Excerpt provided Block Start
The Archers - Michael Powell and Emeric Pressburger


Blimp Dinner Party
"Bring me my bow of burning gold,
Bring me my arrows of desire ...."

They were the most creative partnership in British cinema - possibly in the world. They made films like nobody else has, before or since - yet they managed to work within the studio system. Even when making war films required to have some propaganda content, they refused to depict the German enemy as ciphers - and they refused to show the British as heroes, either. Their collaboration lasted some fifteen years and the films they made during their high time, 1943-1948, continue to amaze and influence film-makers today, as directors like Martin Scorsese, Quentin Tarantino, Steven Spielberg and George Lucas have been eager to admit. Their symbol - an archery target filling with arrows - prefaced films unlike anything being made at the time, shocking the timid British film industry, each one totally different in subject, but always recognisably Powell and Pressburger, always equally credited as joint directors, producers and writers.

Ian Christie, in his 1985 book on the team, aptly took his title, "Arrows of Desire", from William Blake's rapturous poem "Jerusalem" - the Archers had something of the poet's own inspired madness. They were first put together by the brilliant producer, Alexander Korda - who, like Pressburger, was Hungarian-born - in 1939, to make a film vehicle for the German actor, Conrad Veidt, who had been rescued from virtual imprisonment by the Nazis by the Ealing Studios producer, Michael Balcon.

The Spy in Black (1939).
In World War 1, a German submarine officer (Conrad Veidt) is obliged, against his will, to become a spy in Scotland. There he meets and entertains a bitter-sweet romance with the lovely young Valerie Hobson - but she too is not everything she seems. Korda brought in Pressburger to rewrite the script, which wasn't hanging together too well. Powell was delighted with the result.

Contraband (1940)
is another espionage thriller, very much in the Hitchcock style and again teaming Veidt and Hobson.

The Thief of Bagdad (1940)
Excerpt provided Block End
#### [What you will do]
**a.** According to the passage on Powell and Pressburger, who first brought the two men together, and in what year?
**b.** Reproduce, word for word, everything in the passage on Powell and Pressburger from "Ian Christie, in" down to "with the result.".
Information shown Block Start
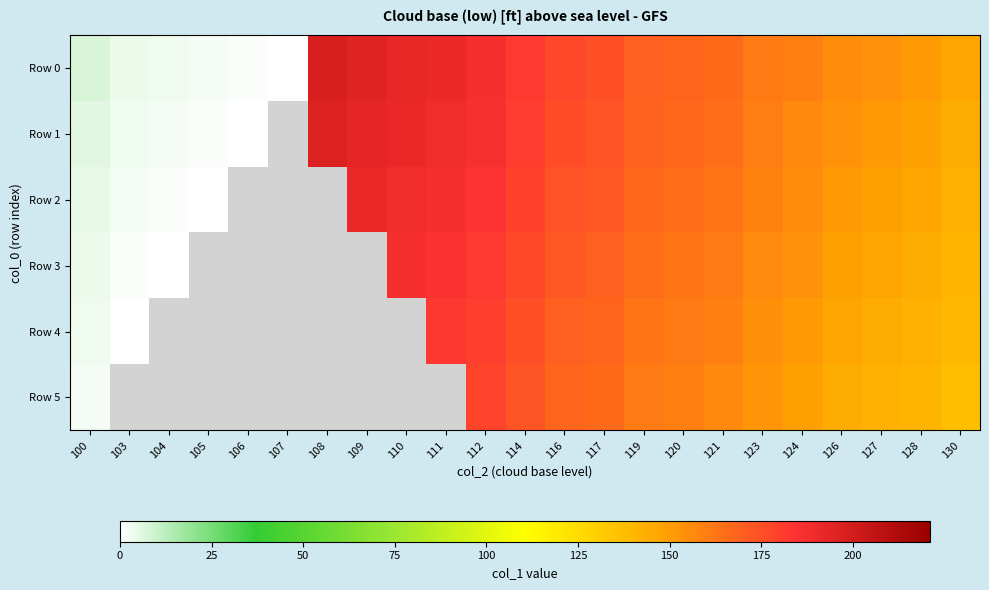

What is the difference between the highest and lowest values at 123?

9.0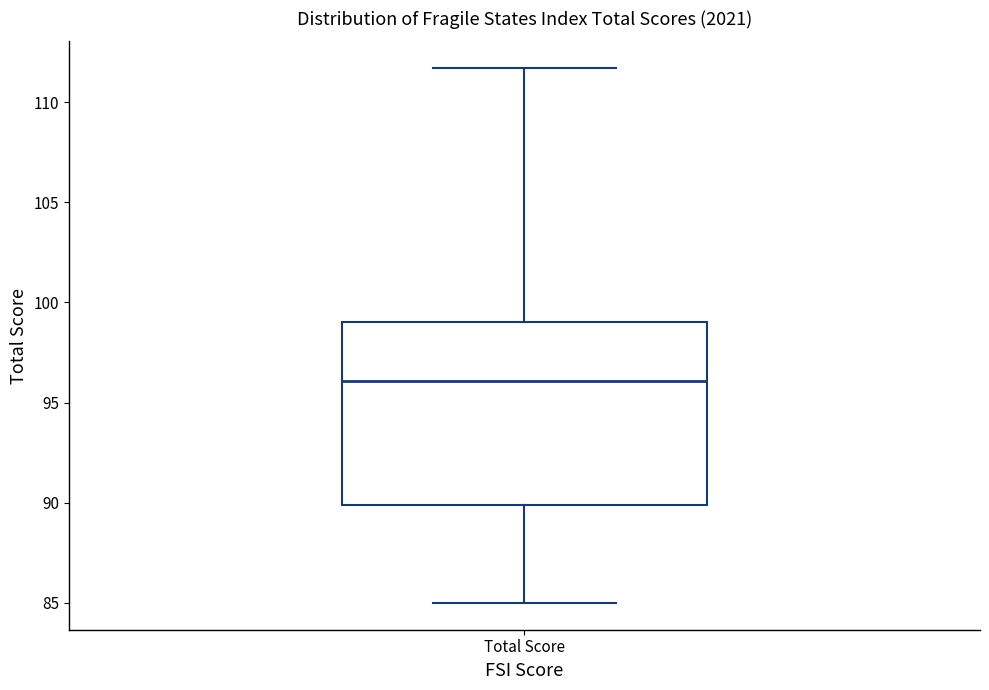

Where does the median line of the box for Total Score sit on the y-axis? The values are not printed on the chart, so give them approximately, as read against the axis.

96.0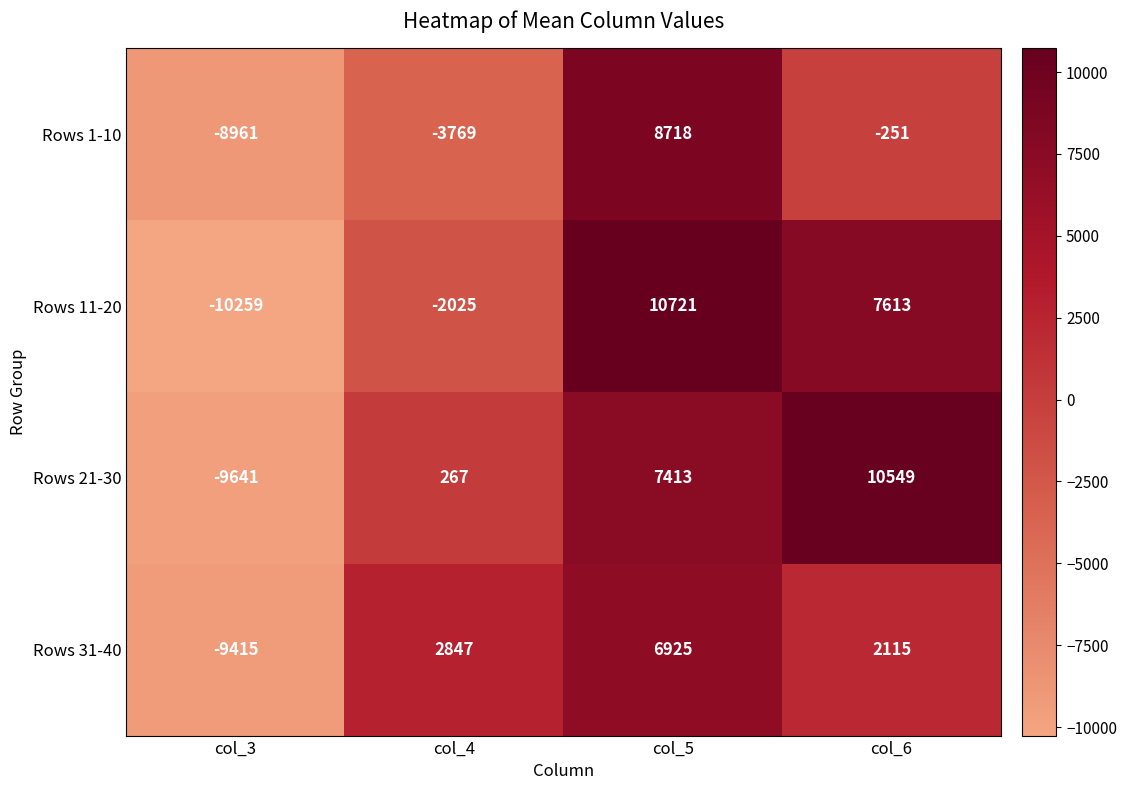

Rank the series by their average value, from lowest to highest.

Rows 1-10, Rows 31-40, Rows 11-20, Rows 21-30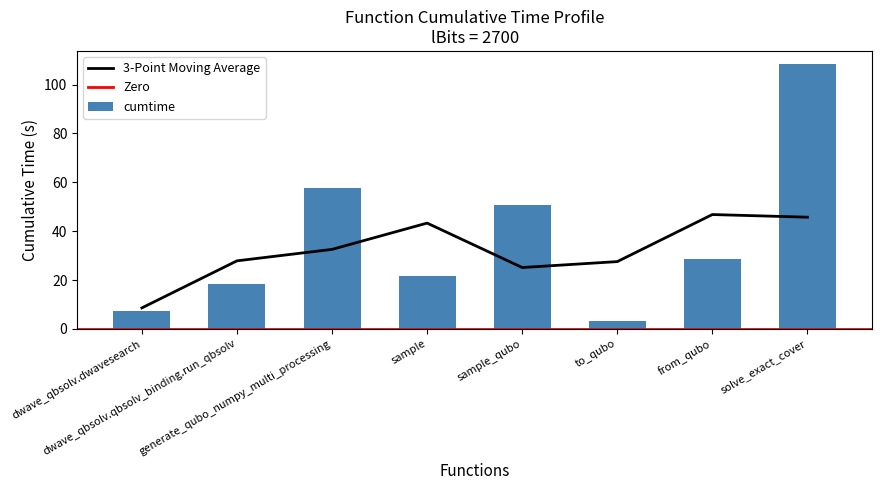

Where does the data first go above 28?

generate_qubo_numpy_multi_processing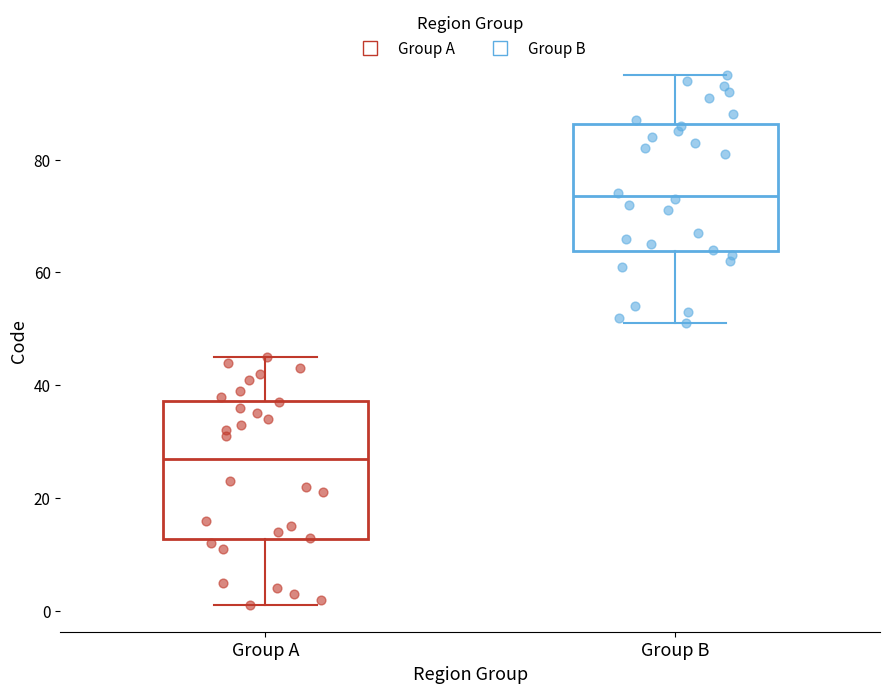

Where does the upper whisker of the box for Group B end on the y-axis? The values are not printed on the chart, so give them approximately, as read against the axis.

96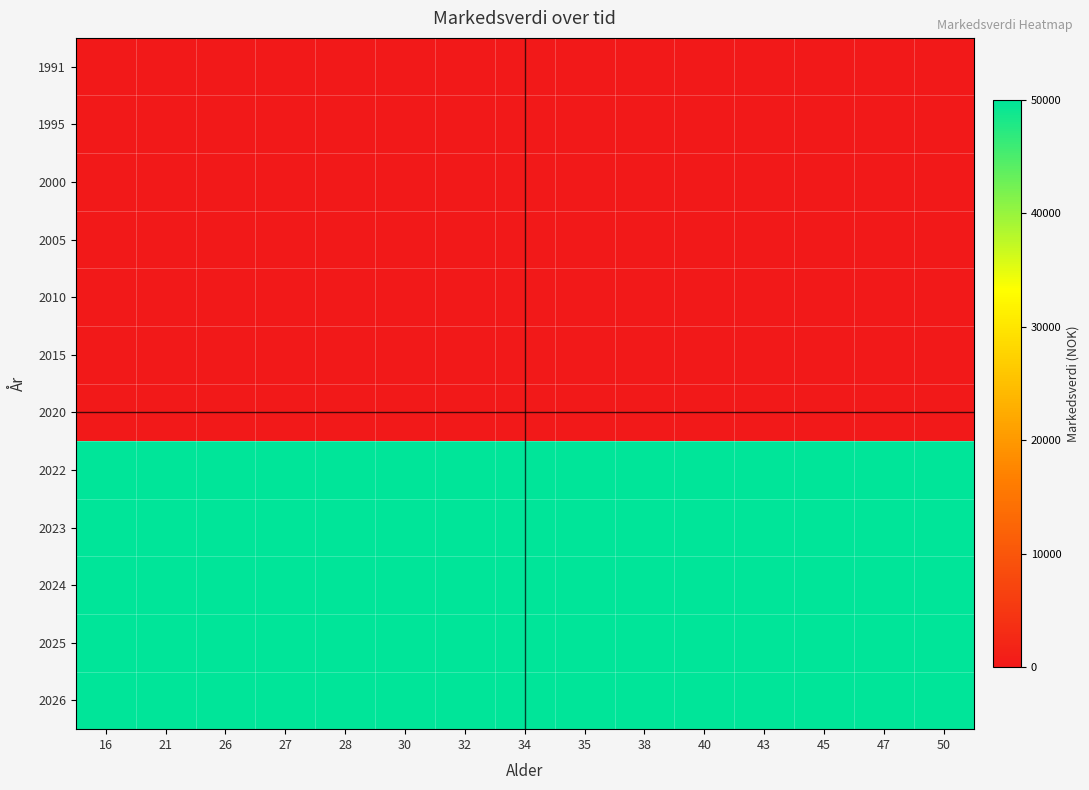

Reading right to left, transcribe all the data shown in this chart.

1991: 50=0	47=0	45=0	43=0	40=0	38=0	35=0	34=0	32=0	30=0	28=0	27=0	26=0	21=0	16=0
1995: 50=0	47=0	45=0	43=0	40=0	38=0	35=0	34=0	32=0	30=0	28=0	27=0	26=0	21=0	16=0
2000: 50=0	47=0	45=0	43=0	40=0	38=0	35=0	34=0	32=0	30=0	28=0	27=0	26=0	21=0	16=0
2005: 50=0	47=0	45=0	43=0	40=0	38=0	35=0	34=0	32=0	30=0	28=0	27=0	26=0	21=0	16=0
2010: 50=0	47=0	45=0	43=0	40=0	38=0	35=0	34=0	32=0	30=0	28=0	27=0	26=0	21=0	16=0
2015: 50=0	47=0	45=0	43=0	40=0	38=0	35=0	34=0	32=0	30=0	28=0	27=0	26=0	21=0	16=0
2020: 50=0	47=0	45=0	43=0	40=0	38=0	35=0	34=0	32=0	30=0	28=0	27=0	26=0	21=0	16=0
2022: 50=50000	47=50000	45=50000	43=50000	40=50000	38=50000	35=50000	34=50000	32=50000	30=50000	28=50000	27=50000	26=50000	21=50000	16=50000
2023: 50=50000	47=50000	45=50000	43=50000	40=50000	38=50000	35=50000	34=50000	32=50000	30=50000	28=50000	27=50000	26=50000	21=50000	16=50000
2024: 50=50000	47=50000	45=50000	43=50000	40=50000	38=50000	35=50000	34=50000	32=50000	30=50000	28=50000	27=50000	26=50000	21=50000	16=50000
2025: 50=50000	47=50000	45=50000	43=50000	40=50000	38=50000	35=50000	34=50000	32=50000	30=50000	28=50000	27=50000	26=50000	21=50000	16=50000
2026: 50=50000	47=50000	45=50000	43=50000	40=50000	38=50000	35=50000	34=50000	32=50000	30=50000	28=50000	27=50000	26=50000	21=50000	16=50000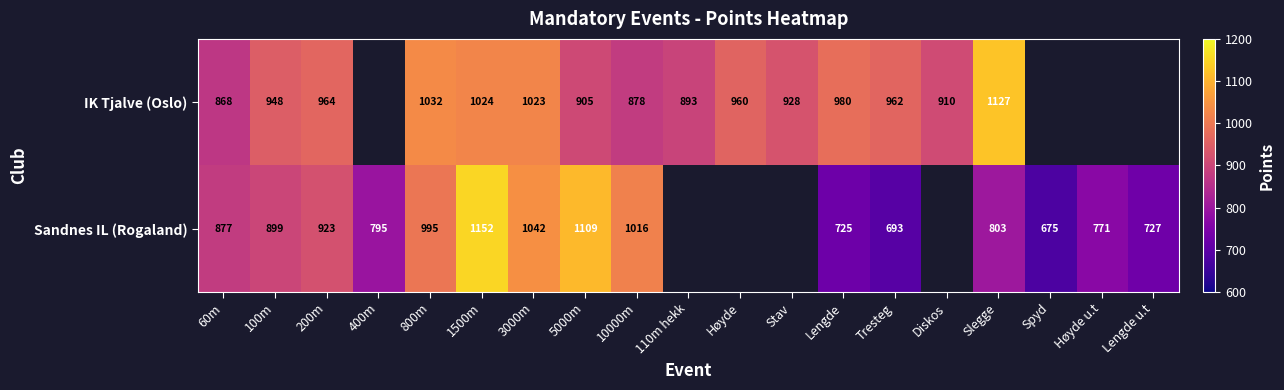

Rank the series at 10000m from highest to lowest value.

Sandnes IL (Rogaland), IK Tjalve (Oslo)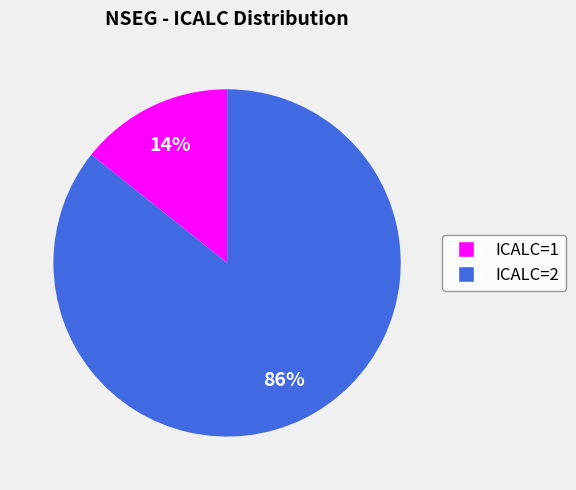

Which has a higher value, ICALC=1 or ICALC=2?

ICALC=2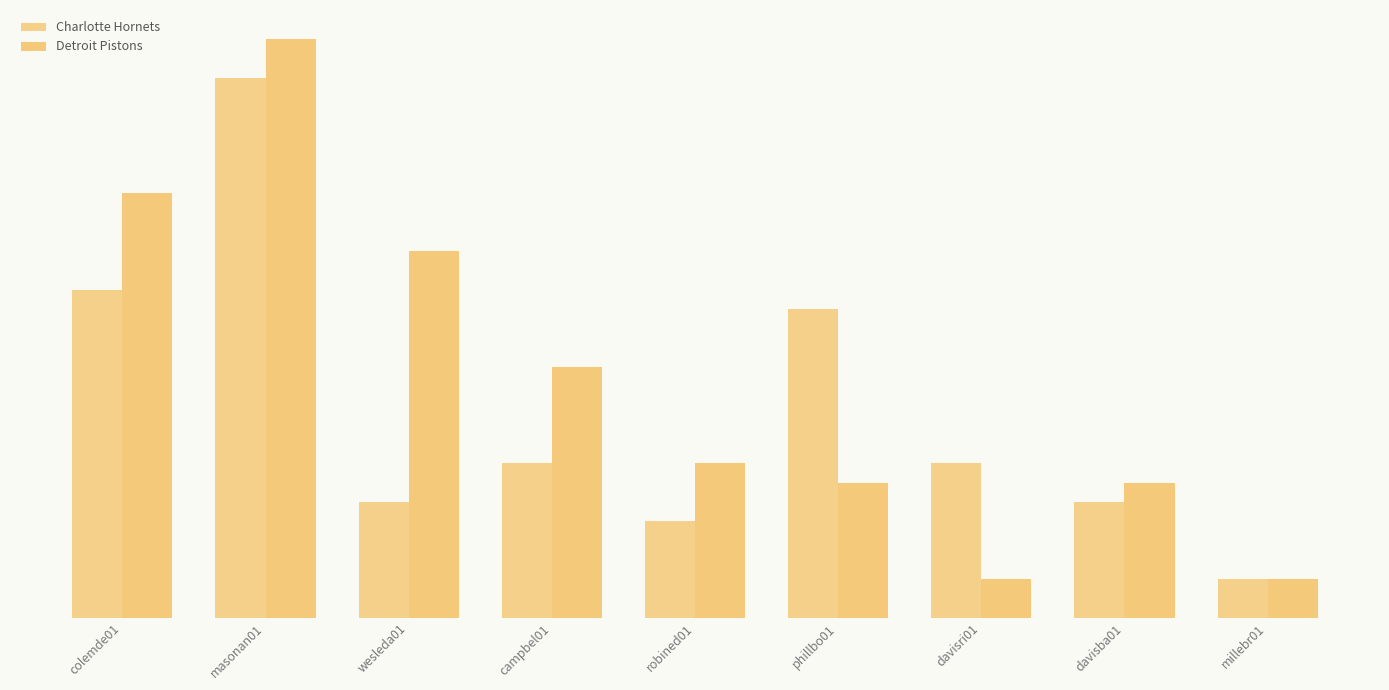

What is the label of the 6th bar from the right?

campbel01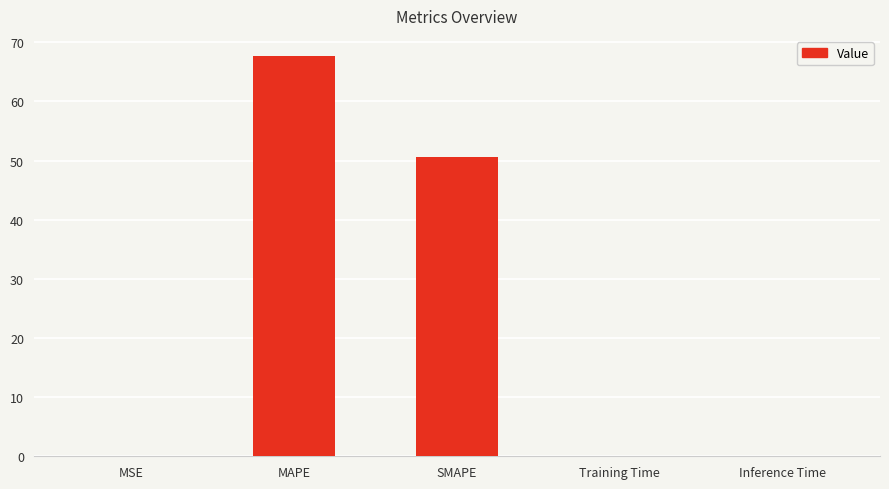

Between MAPE and Training Time, which is larger?

MAPE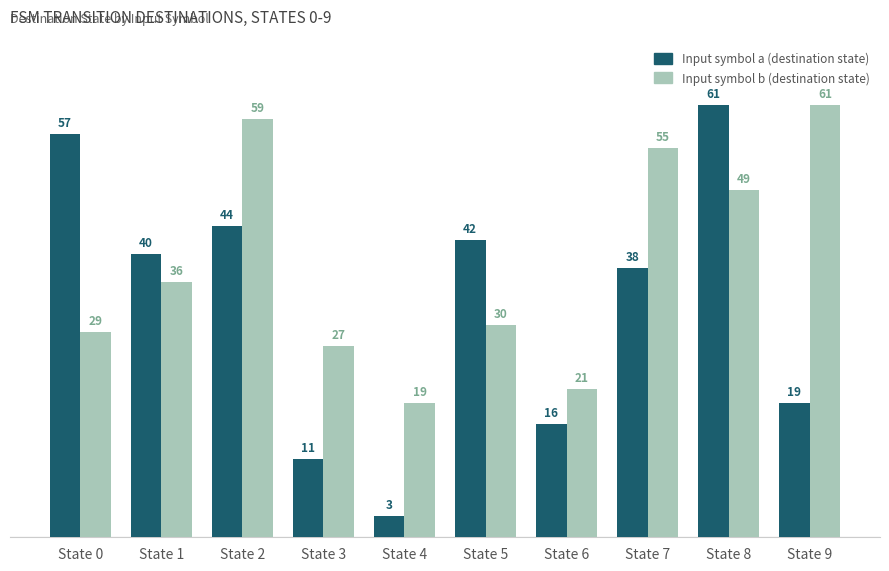

At which label is Input symbol b (destination state) closest to 40?

State 1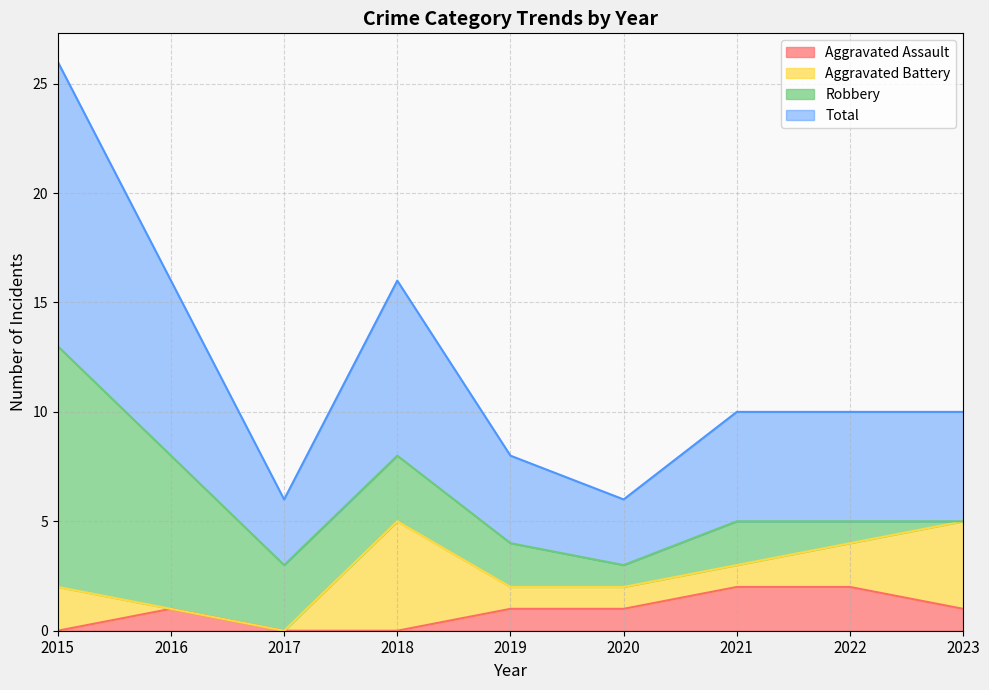

The value of Aggravated Assault at 2018 is 0. True or false?

True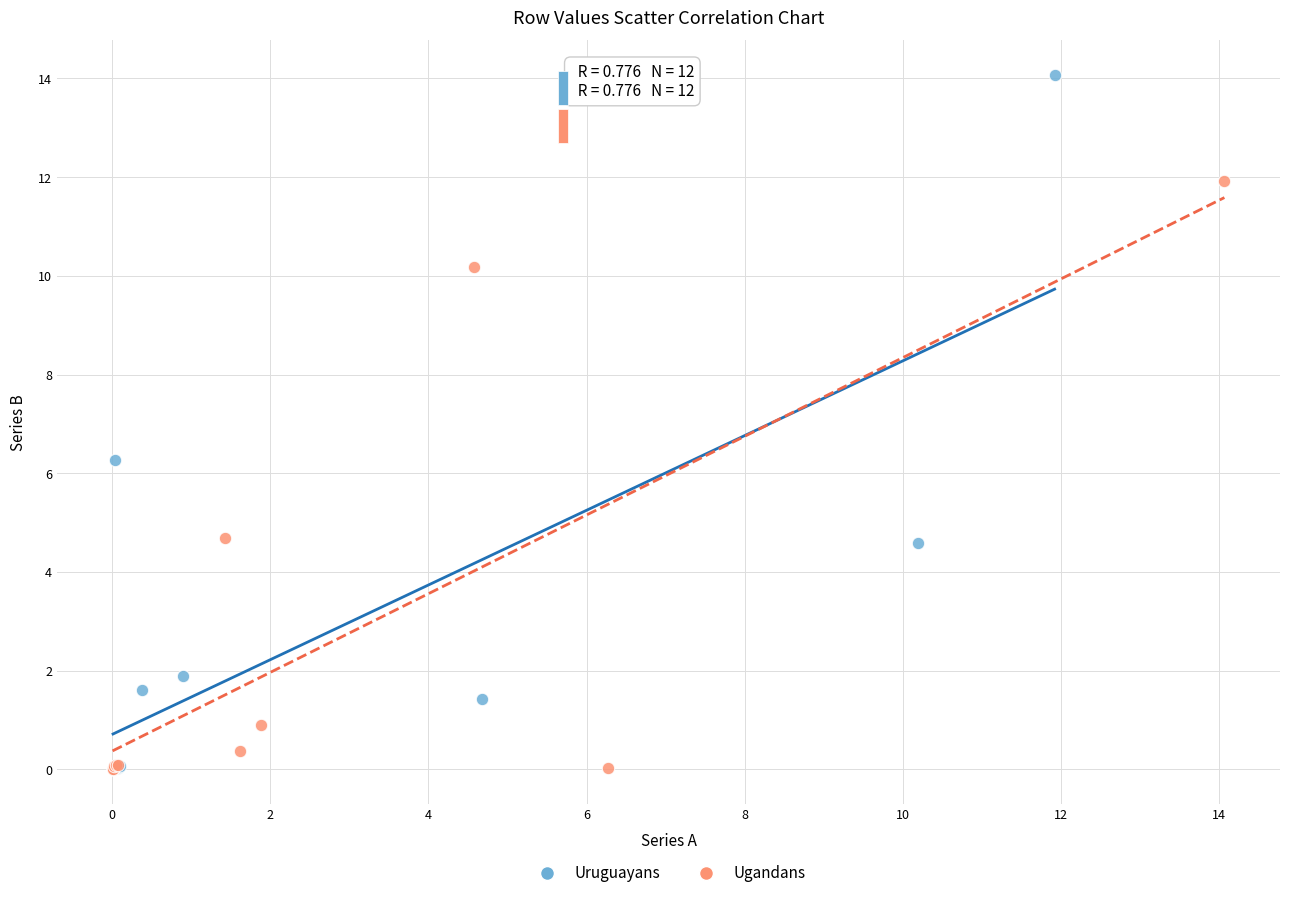

Which series has the widest spread of Y values?

Uruguayans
Information shown Block End
#### [Answer list]
**a.** Alexander Korda, in 1939.

**b.**
Ian Christie, in his 1985 book on the team, aptly took his title, "Arrows of Desire", from William Blake's rapturous poem "Jerusalem" - the Archers had something of the poet's own inspired madness. They were first put together by the brilliant producer, Alexander Korda - who, like Pressburger, was Hungarian-born - in 1939, to make a film vehicle for the German actor, Conrad Veidt, who had been rescued from virtual imprisonment by the Nazis by the Ealing Studios producer, Michael Balcon.

The Spy in Black (1939).
In World War 1, a German submarine officer (Conrad Veidt) is obliged, against his will, to become a spy in Scotland. There he meets and entertains a bitter-sweet romance with the lovely young Valerie Hobson - but she too is not everything she seems. Korda brought in Pressburger to rewrite the script, which wasn't hanging together too well. Powell was delighted with the result.